A new dictionary featuring “African-American” words will be coming out in two years and a report has revealed the first 10 words in the new book.
The New York Times published the first 10 words and their definitions in late May.
Here they are:
bussin (adjective and participle): 1. Especially describing food: tasty, delicious. Also more generally: impressive, excellent. 2. Describing a party, event, etc.: busy, crowded, lively. (Variant forms: bussing, bussin’.)
grill (noun): A removable or permanent dental overlay, typically made of silver, gold or another metal and often inset with gemstones, which is worn as jewelry.
Promised Land (n.): A place perceived to be where enslaved people and, later, African Americans more generally, can find refuge and live in freedom. (Etymology: A reference to the biblical story of Jewish people seeking freedom from Egyptian bondage.)
chitterlings (n. plural): A dish made from pig intestines that are typically boiled, fried or stuffed with other ingredients. Occasionally also pig intestines as an ingredient. (Variant forms: chitlins, chittlins, chitlings, chitterlins.)
kitchen (n.): The hair at the nape of the neck, which is typically shorter, kinkier and considered more difficult to style.
cakewalk (n.): 1. A contest in which Black people would perform a stylized walk in pairs, typically judged by a plantation owner. The winner would receive some type of cake. 2. Something that is considered easily done, as in This job is a cakewalk.
old school (adj.): Characteristic of early hip-hop or rap music that emerged in New York City between the late 1970s to the mid 1980s, which often includes the use of couplets, funk and disco samples, and playful lyrics. Also used to describe the music and artists of that style and time period. (Variant form: old skool.)
pat (verb): 1. transitive. To tap (the foot) in rhythm with music, sometimes as an indication of participation in religious worship. 2. intransitive. Usually of a person’s foot: to tap in rhythm with music, sometimes to demonstrate participation in religious worship.
Aunt Hagar’s children (n.): A reference to Black people collectively. (Etymology: Probably a reference to Hagar in the Bible, who, with her son, Ishmael, was cast out by Sarah and Abraham [Ishmael’s father], and became, among some Black communities, the symbolic mother of all Africans and African Americans and of Black womanhood.)

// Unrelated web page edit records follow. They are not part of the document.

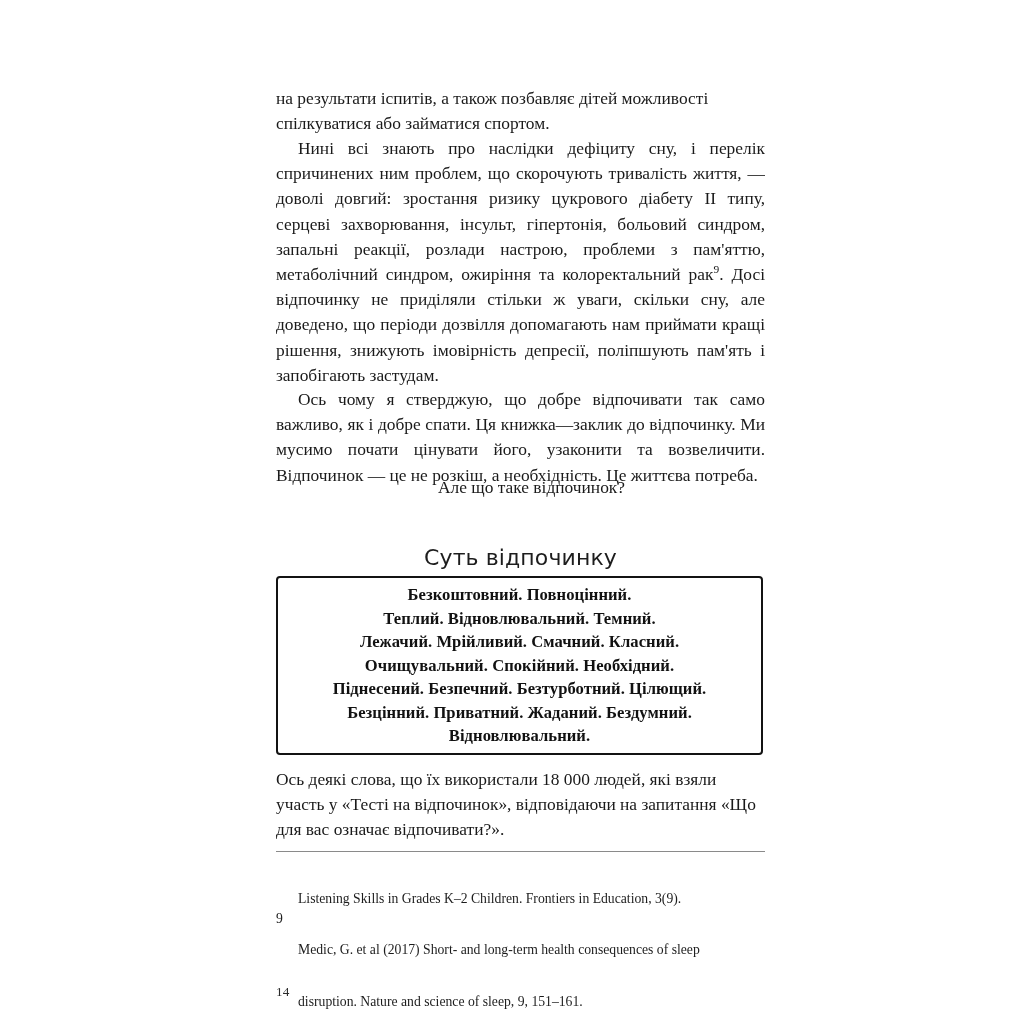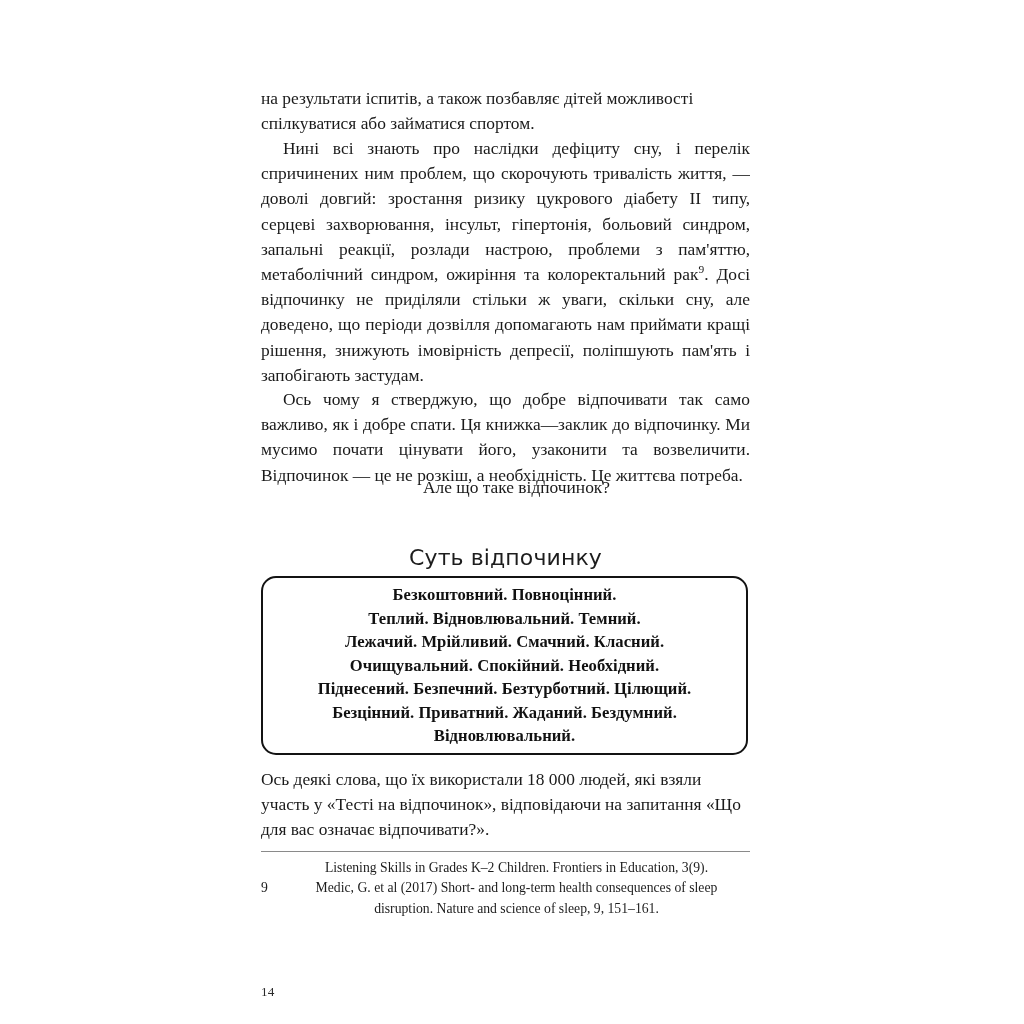--- a/index.html
+++ b/index.html
@@ -13,21 +13,21 @@
   body {
     font-family: "Liberation Serif", "DejaVu Serif", serif;
     color: #1a1a1a;
     position: relative;
     overflow: hidden;
   }
 
   
   .page {
     position: absolute;
-    left: 261px;
+    left: 276px;
     top: 0;
     width: 489px;
     height: 1024px;
   }
 
   
   .body-text {
     position: absolute;
     left: 0;
     width: 489px;
@@ -68,21 +68,21 @@
   }
 
   
   .definition-box {
     position: absolute;
     left: 0;
     top: 576px;
     width: 487px;
     height: 179px;
     border: 2.1px solid #131313;
-    border-radius: 15px;
+    border-radius: 4px;
     background: #ffffff;
     display: flex;
     flex-direction: column;
     align-items: center;
     justify-content: center;
   }
   .definition-box .box-line {
     font-size: 16.6px;
     font-weight: 700;
     line-height: 23.6px;
@@ -116,21 +116,22 @@
     color: #1c1c1c;
   }
   .footnote-marker {
     width: 22px;
     flex: 0 0 22px;
     font-size: 13.7px;
     line-height: 20.4px;
   }
   .footnote-text {
     flex: 1 1 auto;
-    text-align: center;
+    text-align: left;
+    margin-top: 31px;
   }
   .footnote-row.continuation .footnote-text { padding-left: 0; }
 
   
   .page-number {
     position: absolute;
     left: 0;
     top: 943px;
     font-size: 13.2px;
     color: #2a2a2a;

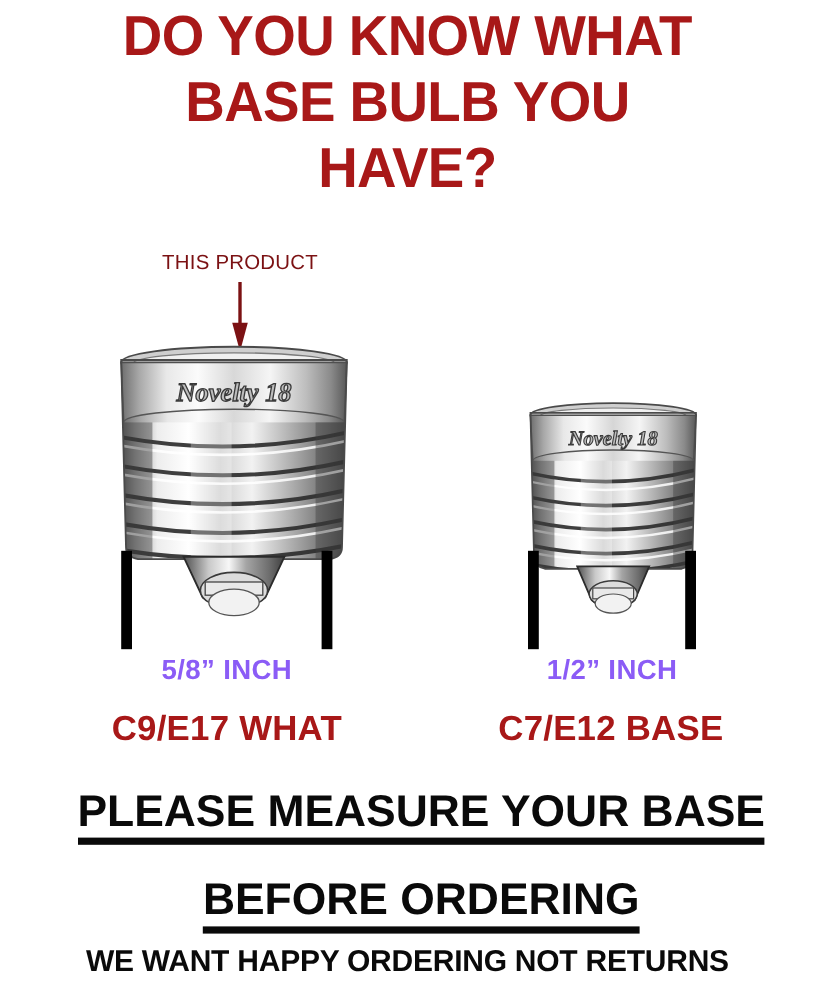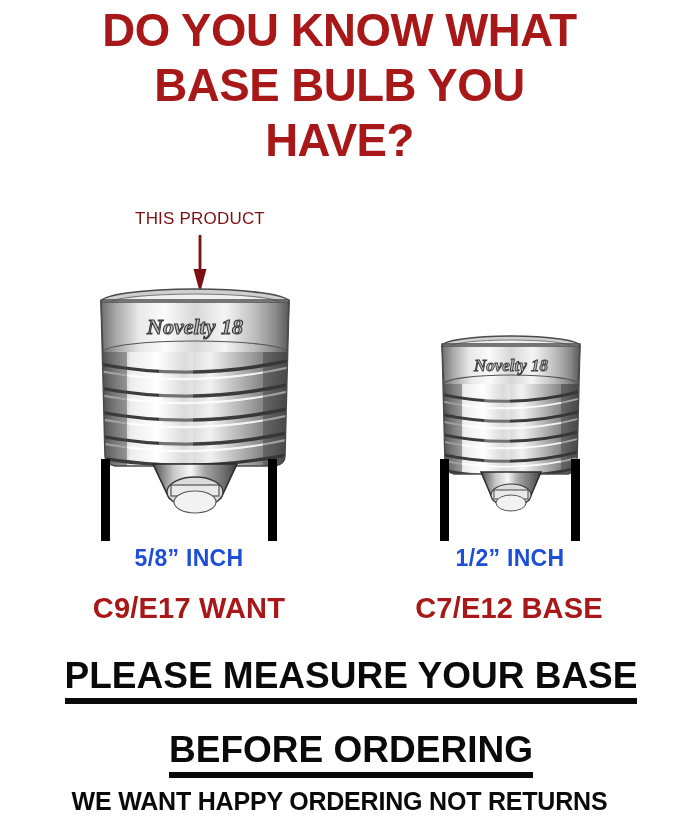--- a/index.html
+++ b/index.html
@@ -65,21 +65,21 @@
   
   .tick {
     position: absolute;
     background: #000000;
   }
 
   
   .inch-label {
     position: absolute;
     text-align: center;
-    color: #1d4ed8;
+    color: #8b5cf6;
     font-weight: bold;
     font-size: 23px;
     letter-spacing: 0.3px;
     white-space: nowrap;
   }
   .base-label {
     position: absolute;
     text-align: center;
     color: #A81818;
     font-weight: bold;
@@ -209,21 +209,21 @@
     <ellipse cx="100" cy="206" rx="28" ry="15" fill="#dcdcdc" stroke="#3a3a3a" stroke-width="1.3"></ellipse>
     <rect x="76" y="199" width="48" height="11" fill="#e9e9e9" stroke="#464646" stroke-width="1.1"></rect>
     <ellipse cx="100" cy="216" rx="21" ry="11" fill="#f2f2f2" stroke="#555" stroke-width="1.1"></ellipse>
   </svg>
 </div>
 
 <div class="tick" style="left:101px; top:459px; width:9px; height:82px;"></div>
 <div class="tick" style="left:268px; top:459px; width:9px; height:82px;"></div>
 
 <div class="inch-label" style="left:78px; top:545px; width:222px;">5/8” INCH</div>
-<div class="base-label" style="left:48px; top:592px; width:282px;">C9/E17 WANT</div>
+<div class="base-label" style="left:48px; top:592px; width:282px;">C9/E17 WHAT</div>
 
 <div class="bulb" style="left:437px; top:332px;">
   <svg width="148" height="196" viewBox="0 0 148 196" xmlns="http://www.w3.org/2000/svg">
     <defs>
       <linearGradient id="metalBandS" x1="0" y1="0" x2="1" y2="0">
         <stop offset="0%" stop-color="#6e6e6e"></stop>
         <stop offset="8%" stop-color="#a8a8a8"></stop>
         <stop offset="20%" stop-color="#e8e8e8"></stop>
         <stop offset="34%" stop-color="#fbfbfb"></stop>
         <stop offset="50%" stop-color="#d6d6d6"></stop>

ring shout (n.): A spiritual ritual involving a dance where participants follow one another in a ring shape, shuffling their feet and clapping their hands to accompany chanting and singing. The dancing and chanting gradually intensify and often conclude with participants exhibiting a state of spiritual ecstasy.
Sources linked to Oxford University Press told the New York Times 100 words have already been selected and the project will be completed by March 2025.
Infamous Barack Obama friend Henry Louis Gates, Jr., a scholar of African American history at Harvard University, was hired to serve as the project’s editor.
As long-time Gateway Pundit readers know, Gates was at the center of a major political controversy in July 2009. The professor was arrested at his Cambridge, Massachusetts home by local police officer Sgt. James Crowley, who was responding to reports of people breaking into the home.
Gates had just returned from a trip to China and was unable to unlock his front door and had to enter the back way. He then exited the house and forced open the front door with his driver’s help. When Crowley arrived to confront Gates, the professor accused the cop of racism and yelled at him for several minutes.
Gates bragged about refashioning “the English language” while speaking with the Times. He also revealed the words would be added to the Oxford English dictionary as well.
Everybody has an urgent need for self-expression. You need to be able to communicate what you feel and what you think to other people in your speech community… That is why we refashioned the English language.
That is the best of both worlds. Because we want to show how Black English is part of the larger of Englishes, as they say, spoken around the world.